Filming evidence of executions at Kravica
A deserted, ethnically cleansed village, it is supposed to be the site of a mass grave – according to the UK satellite intelligence. [Later transpired the intelligence correct]. It was covered with snow, so we were none the wiser. We’d driven half a mile up the track to the village and had to reverse the Land Rover back in the same tracks. No one wanted to take chances, because the consensus is that the sites are heavily mined…..
The day ended with an exhausting three hour drive back through the night to Pale, the snow so thick it was almost impossible to see the road. Lasting memory of the day? Serb children sledging in front of the demolished mosque in Srebrenica.

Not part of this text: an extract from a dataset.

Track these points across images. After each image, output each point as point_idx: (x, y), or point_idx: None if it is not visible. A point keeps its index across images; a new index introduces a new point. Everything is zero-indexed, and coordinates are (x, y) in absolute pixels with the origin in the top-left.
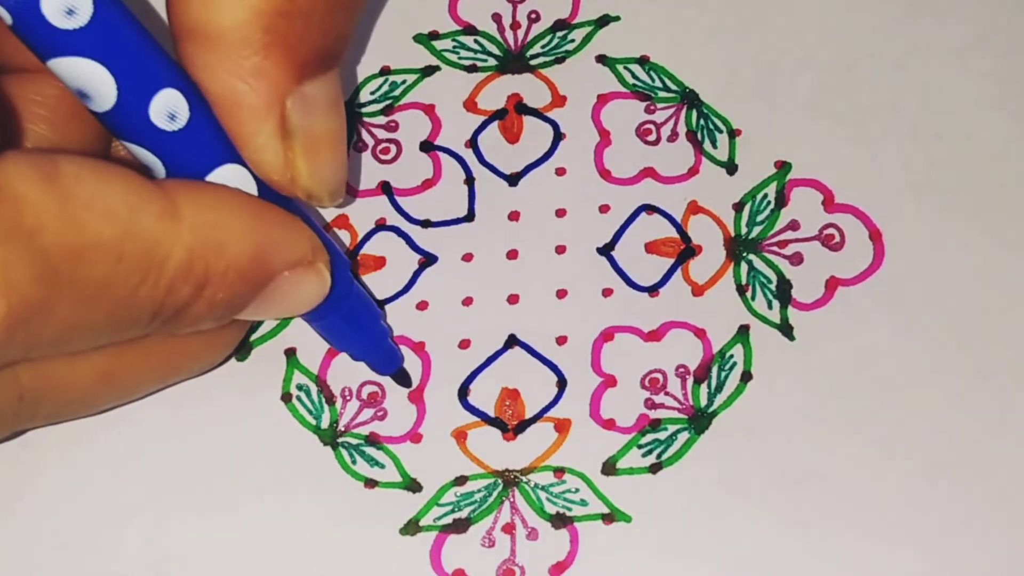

Only a week before I’d seen Muslim children doing the same thing in a village near Tusla. Terrible things were done at Srebrenica, particularly last summer. But the more I learn of the war in Bosnia the more unrealistic I think it is to talk of clear cut war crimes like those committed in the Second World War. This is a village based war between neighbours, ancient hatreds surfacing again, brutal tit for tat killings carried out by a peasant army, sometimes in uniform, sometimes behind the plough. Nevertheless, the size of the slaughter – and of so many prisoners – this is on a different scale altogether.’